For all her success in different styles, Ms. Gehm (pronounced with a hard G) had her own distinctive stage presence. A willowy blonde, she was, in Mr. Stevenson’s words, “gorgeous,” carrying herself “not like Marilyn Monroe but Grace Kelly.” For Mr. Stevenson, Ms. Gehm’s versatility was a perfect fit for the new, small American troupes of the 1960s and ’70s.

As co-director of the Washington Ballet with Frederic Franklin, Mr. Stevenson needed dancers “who could do everything,” he said in a phone interview, adding, “I had only 28 dancers.”

Ms. Gehm was “very valuable and choreographers always wanted to use her in the new ballets,” he said. “She was a good classical dancer with a secure technique and beautiful line, a soloist rather than a prima ballerina. She had a very positive personality.”

Denise Charlene Gehm was born on Dec. 14, 1951, in Miami to Verna Mae (Wiley) Gehm and Charles William Gehm. Her mother was a waitress who became a caterer, and her father was a high school chemistry teacher. Their older daughter, Jeannie, died at 18 in a car accident in 1962.

At age 6 Charlene was enrolled locally by her mother in the Marion Lorraine Dance School, which taught different genres. By the time she was 8, a booking agent had arranged for Charlene to perform in evening shows at Miami’s tourist hotels. Her mother made costumes for her acrobatic routines, and her father created the props. In one act, she was a sea urchin arising from a shell; in another, she was a jockey on a horse jumping over small hurdles. The music came from her mother’s record player.

Charlene also studied ballet with the nationally known teachers Georges Milenoff and Thomas Armour. Awarded a scholarship to the Harkness Ballet School in New York, she began her professional career in 1969 with the Harkness Youth Dancers, directed by Mr. Stevenson. Funded by a patron, Rebekah Harkness, the troupe was transformed into the Harkness Ballet.
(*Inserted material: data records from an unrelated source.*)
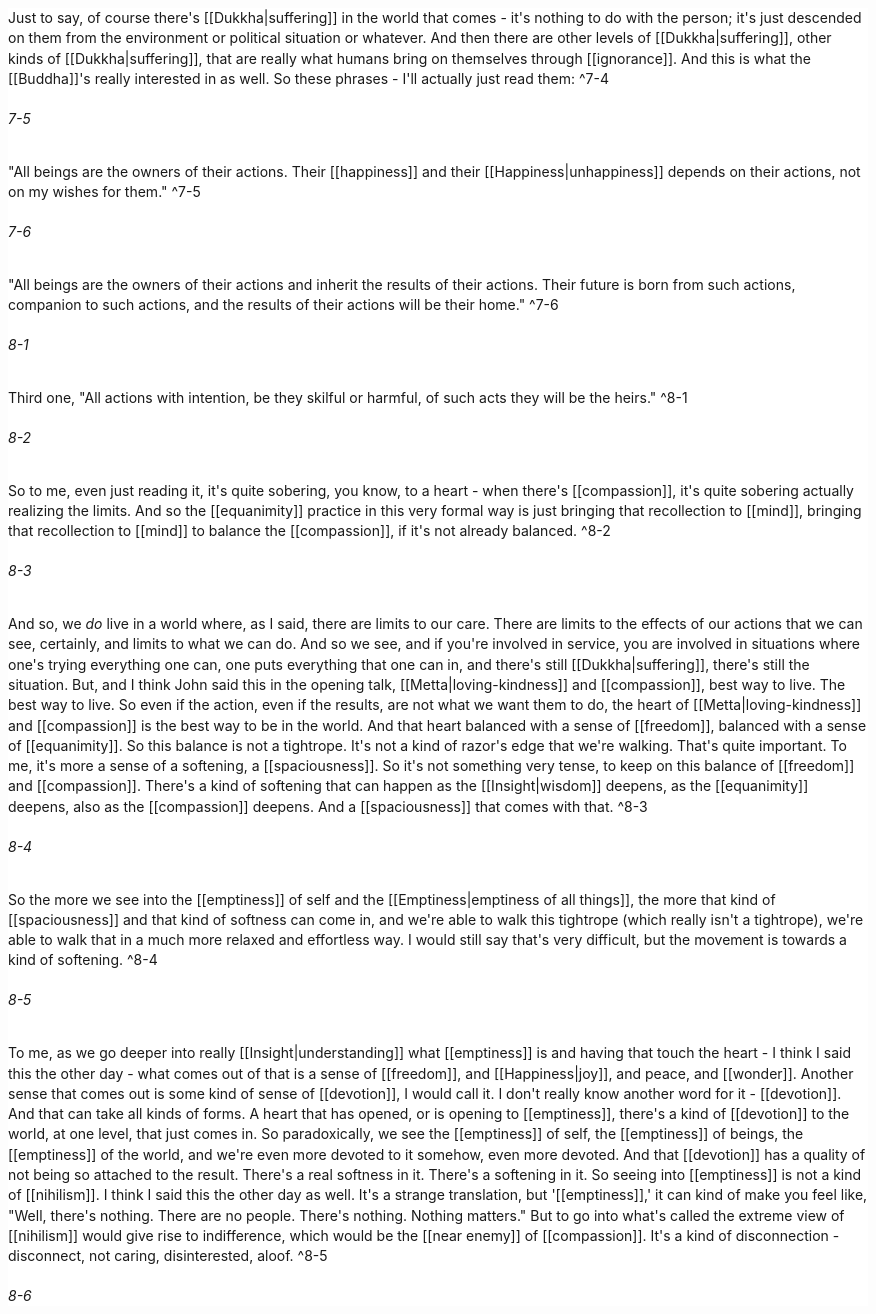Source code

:Just to say, of course there's [[Dukkha|suffering]] in the world that comes - it's nothing to do with the person; it's just descended on them from the environment or political situation or whatever. And then there are other levels of [[Dukkha|suffering]], other kinds of [[Dukkha|suffering]], that are really what humans bring on themselves through [[ignorance]]. And this is what the [[Buddha]]'s really interested in as well. So these phrases - I'll actually just read them: ^7-4
###### 7-5
"All beings are the owners of their actions. Their [[happiness]] and their [[Happiness|unhappiness]] depends on their actions, not on my wishes for them." ^7-5
###### 7-6
"All beings are the owners of their actions and inherit the results of their actions. Their future is born from such actions, companion to such actions, and the results of their actions will be their home." ^7-6
###### 8-1
Third one, "All actions with intention, be they skilful or harmful, of such acts they will be the heirs." ^8-1
###### 8-2
So to me, even just reading it, it's quite sobering, you know, to a heart - when there's [[compassion]], it's quite sobering actually realizing the limits. And so the [[equanimity]] practice in this very formal way is just bringing that recollection to [[mind]], bringing that recollection to [[mind]] to balance the [[compassion]], if it's not already balanced. ^8-2
###### 8-3
And so, we _do_ live in a world where, as I said, there are limits to our care. There are limits to the effects of our actions that we can see, certainly, and limits to what we can do. And so we see, and if you're involved in service, you are involved in situations where one's trying everything one can, one puts everything that one can in, and there's still [[Dukkha|suffering]], there's still the situation. But, and I think John said this in the opening talk, [[Metta|loving-kindness]] and [[compassion]], best way to live. The best way to live. So even if the action, even if the results, are not what we want them to do, the heart of [[Metta|loving-kindness]] and [[compassion]] is the best way to be in the world. And that heart balanced with a sense of [[freedom]], balanced with a sense of [[equanimity]]. So this balance is not a tightrope. It's not a kind of razor's edge that we're walking. That's quite important. To me, it's more a sense of a softening, a [[spaciousness]]. So it's not something very tense, to keep on this balance of [[freedom]] and [[compassion]]. There's a kind of softening that can happen as the [[Insight|wisdom]] deepens, as the [[equanimity]] deepens, also as the [[compassion]] deepens. And a [[spaciousness]] that comes with that. ^8-3
###### 8-4
So the more we see into the [[emptiness]] of self and the [[Emptiness|emptiness of all things]], the more that kind of [[spaciousness]] and that kind of softness can come in, and we're able to walk this tightrope (which really isn't a tightrope), we're able to walk that in a much more relaxed and effortless way. I would still say that's very difficult, but the movement is towards a kind of softening. ^8-4
###### 8-5
To me, as we go deeper into really [[Insight|understanding]] what [[emptiness]] is and having that touch the heart - I think I said this the other day - what comes out of that is a sense of [[freedom]], and [[Happiness|joy]], and peace, and [[wonder]]. Another sense that comes out is some kind of sense of [[devotion]], I would call it. I don't really know another word for it - [[devotion]]. And that can take all kinds of forms. A heart that has opened, or is opening to [[emptiness]], there's a kind of [[devotion]] to the world, at one level, that just comes in. So paradoxically, we see the [[emptiness]] of self, the [[emptiness]] of beings, the [[emptiness]] of the world, and we're even more devoted to it somehow, even more devoted. And that [[devotion]] has a quality of not being so attached to the result. There's a real softness in it. There's a softening in it. So seeing into [[emptiness]] is not a kind of [[nihilism]]. I think I said this the other day as well. It's a strange translation, but '[[emptiness]],' it can kind of make you feel like, "Well, there's nothing. There are no people. There's nothing. Nothing matters." But to go into what's called the extreme view of [[nihilism]] would give rise to indifference, which would be the [[near enemy]] of [[compassion]]. It's a kind of disconnection - disconnect, not caring, disinterested, aloof. ^8-5
###### 8-6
In 1971 Ms. Gehm followed Mr. Stevenson to the National Ballet, which closed in 1974. Ms. Gehm spent that year with the Chicago Ballet, where Mr. Stevenson was briefly co-director with Ruth Page. After appearing with the Ballet de Caracas in 1975, she joined the Joffrey.
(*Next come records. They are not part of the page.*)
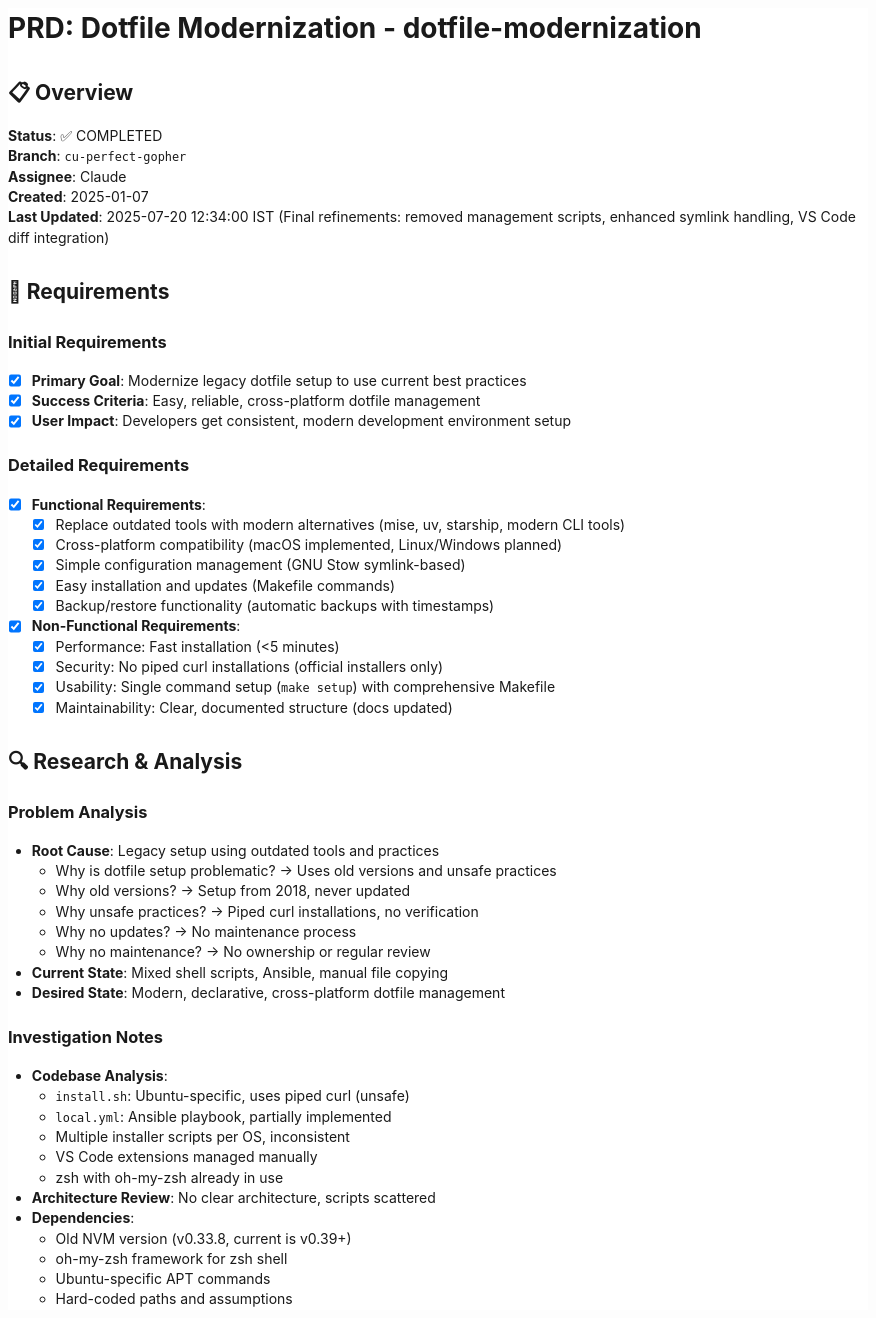 # PRD: Dotfile Modernization - dotfile-modernization

## 📋 Overview
**Status**: ✅ COMPLETED  
**Branch**: `cu-perfect-gopher`  
**Assignee**: Claude  
**Created**: 2025-01-07  
**Last Updated**: 2025-07-20 12:34:00 IST (Final refinements: removed management scripts, enhanced symlink handling, VS Code diff integration)

## 🎯 Requirements
### Initial Requirements
- [x] **Primary Goal**: Modernize legacy dotfile setup to use current best practices
- [x] **Success Criteria**: Easy, reliable, cross-platform dotfile management
- [x] **User Impact**: Developers get consistent, modern development environment setup

### Detailed Requirements
- [x] **Functional Requirements**:
  - [x] Replace outdated tools with modern alternatives (mise, uv, starship, modern CLI tools)
  - [x] Cross-platform compatibility (macOS implemented, Linux/Windows planned)
  - [x] Simple configuration management (GNU Stow symlink-based)
  - [x] Easy installation and updates (Makefile commands)
  - [x] Backup/restore functionality (automatic backups with timestamps)
- [x] **Non-Functional Requirements**:
  - [x] Performance: Fast installation (<5 minutes)
  - [x] Security: No piped curl installations (official installers only)
  - [x] Usability: Single command setup (`make setup`) with comprehensive Makefile
  - [x] Maintainability: Clear, documented structure (docs updated)

## 🔍 Research & Analysis
### Problem Analysis
- **Root Cause**: Legacy setup using outdated tools and practices
  - Why is dotfile setup problematic? → Uses old versions and unsafe practices
  - Why old versions? → Setup from 2018, never updated
  - Why unsafe practices? → Piped curl installations, no verification
  - Why no updates? → No maintenance process
  - Why no maintenance? → No ownership or regular review
- **Current State**: Mixed shell scripts, Ansible, manual file copying
- **Desired State**: Modern, declarative, cross-platform dotfile management

### Investigation Notes
- **Codebase Analysis**: 
  - `install.sh`: Ubuntu-specific, uses piped curl (unsafe)
  - `local.yml`: Ansible playbook, partially implemented
  - Multiple installer scripts per OS, inconsistent
  - VS Code extensions managed manually
  - zsh with oh-my-zsh already in use
- **Architecture Review**: No clear architecture, scripts scattered
- **Dependencies**: 
  - Old NVM version (v0.33.8, current is v0.39+)
  - oh-my-zsh framework for zsh shell
  - Ubuntu-specific APT commands
  - Hard-coded paths and assumptions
She married Mr. MacDougal in 1992; A business executive, he was a general director of the New York City Ballet, active in the Republican Party in Illinois and appointed to various posts by President George Bush, including as a U.S. delegate to the United Nations. They also had a home in Chicago.

In addition to her husband, Ms. Gehm’s survivors include her stepsons, Gary MacDougal Jr. and Michael MacDougal.

After retiring from the Joffrey Ballet in 1991, Ms. Gehm received a bachelor’s degree in arts administration from New York University. Interested in medieval studies, she received a master’s degree in the subject at Columbia in 1998, her essay titled “History of the Stained Glass at Canterbury Cathedral.” She also became involved in the scholarship programs of the MacDougal Family Foundation, where she served as president.

After Mr. MacDougal became founder and chairman of the Bulgarian-American Enterprise Fund in 1991, an American government program to promote free markets in Bulgaria — it is now called the America Foundation for Bulgaria — Ms. Gehm accompanied Mr. MacDougal on 25 trips to Bulgaria, focusing on visiting families in the Roma population receiving aid from the foundation. Sometimes she took part in ballet classes at the Bulgarian National Ballet to remain in form.